Further, assuming the cursing is not abusive (directed AT the nurse or doctor, whomever) what possible good can come out of telling a patient what he can/cannot say? I submit that you do not have a right to tell a patient what he can/cannot say under any circumstances. If patient is being abusive, telling him/her it's not appreciated is fine, but telling him it won't be tolerated? What does that even mean? Are you not going to provide care to a cursing (even if it is abusive) patient? So you pass patient off to someone else, what happens if the next nurse doesn't "tolerate" his cursing (even if it is abusive)? Do you see a scenario where the patient just lies in bed without any treatment because you don't like the words he's using? If so, how long do you think you're going to hold onto your license? I am trying to illustrate that telling a patient that something won't be tolerated is an imposition of your values on the patient and unless you are planning on withholding treatment, what does "won't be tolerated" even mean?
Adri
I agree. I'd like to know what "won't be tolerated" means.
Since when do nurses police or correct people's behaviour?
I sure don't have virgin ears, nor am I so sinless that I can't tolerate a patient saying something inappropriate.....unless it's a personal attack.
Good grief. Who can throw the first stone here?
Unless it's personal and directed at the nurse...let it go.

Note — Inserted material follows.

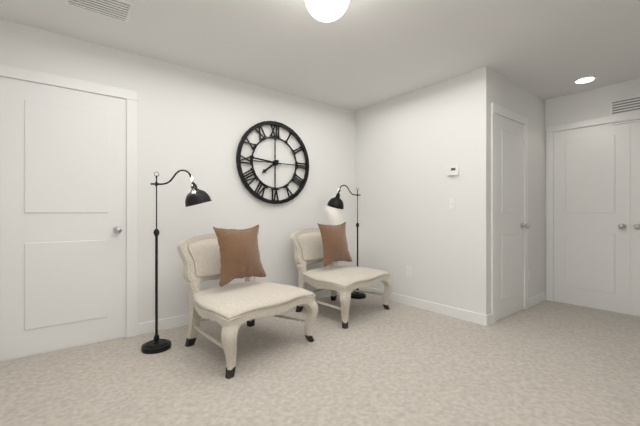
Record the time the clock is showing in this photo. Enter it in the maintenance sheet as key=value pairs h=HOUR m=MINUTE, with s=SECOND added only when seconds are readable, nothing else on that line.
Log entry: h=7 m=46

I love when pts come to doctor and tell me " I have bronchitis. I need a shot and a prescription for antibiotics and cough medicine." sheesh, should I tell the doctor he can just skip this room and then open the sample closet up for the patient?? Here, help yourself, you don't need us!
LOL!
For me, I don't like when they they say they want an epidural but no IV because the IV hurts too much:lol_hitti. Like the epidural is so much less painful.
Elderly patients are so much better when it comes to IV's. I had one woman whose vein I blew ask if she could have the same pretty color to match on her other hand:chuckle
The other thing that irks me is when a patient asks when the baby will be born and if I know the sex? If I could tell you when the birth would ocur, I'd be rich and if you know the sex, I don't.

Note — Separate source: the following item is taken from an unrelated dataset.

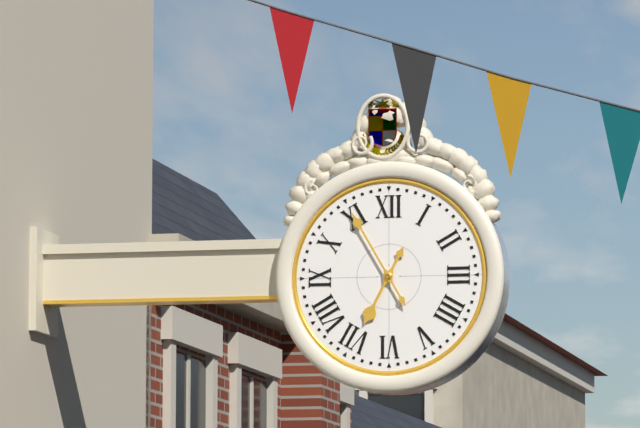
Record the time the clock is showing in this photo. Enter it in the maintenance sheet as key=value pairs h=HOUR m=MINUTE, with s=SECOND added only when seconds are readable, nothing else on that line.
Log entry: h=6 m=55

What about telling a patient in labor not to yell so loud because it's disturbing other patients? I've heard people say this happened to them.
I wouldn't think it would be inappropriate to ask the patient to try to be a bit more quiet, but I would offer ways to help them reach that goal. Such as doing deep breathing exercises with them, etc. If they were physically unable to stop themselves from yelling that loud, I might ask that they yell into a pillow if they were able to. If not, I guess you just hope for a quick delivery. Some cultures are more demonstrative than others in their reactions to pain, grief, etc. I don't think it would be at all helpful or appropriate to insinuate to a patient that their expressions of pain are unacceptable, what could that possibly accomplish?
Adri
caroladybelle, BSN, RN
5,486 Posts
And there lies the point, some patients curse at the nurse and therefore are abusive. And sometimes the cursing is clearly being used in an abusive manner and we do not have to take it.
There is a difference from a random word, and those that are doing it just to get away with something, and to harass those around them.
And in 11 years of carrying for terminal/seriously ill cancer patient, I have never had to put up with a patient abusively cursing at me or about my actions more than once. When I told them politely ("not high and mighty") that was not acceptable, they stopped, apoligized, do not do it again, and still wanted me as their nurse.
All of us need and should respect limits. We do a serious deservice to others when we permit bad behavior "because they are stressed" or they " are sick and hurting". Such behavior just alienates the staff, loved ones, and friends. It drives away/ hurts those that will need to help and care for the patient when they leave the hospital.
When we, as nurses, allow unacceptable behavior to continue, it invariably worsening and spreads. When we listen to the vent and then indicate that abusive language will not be tolerated, people "suddenly" find it unnecessary to do it.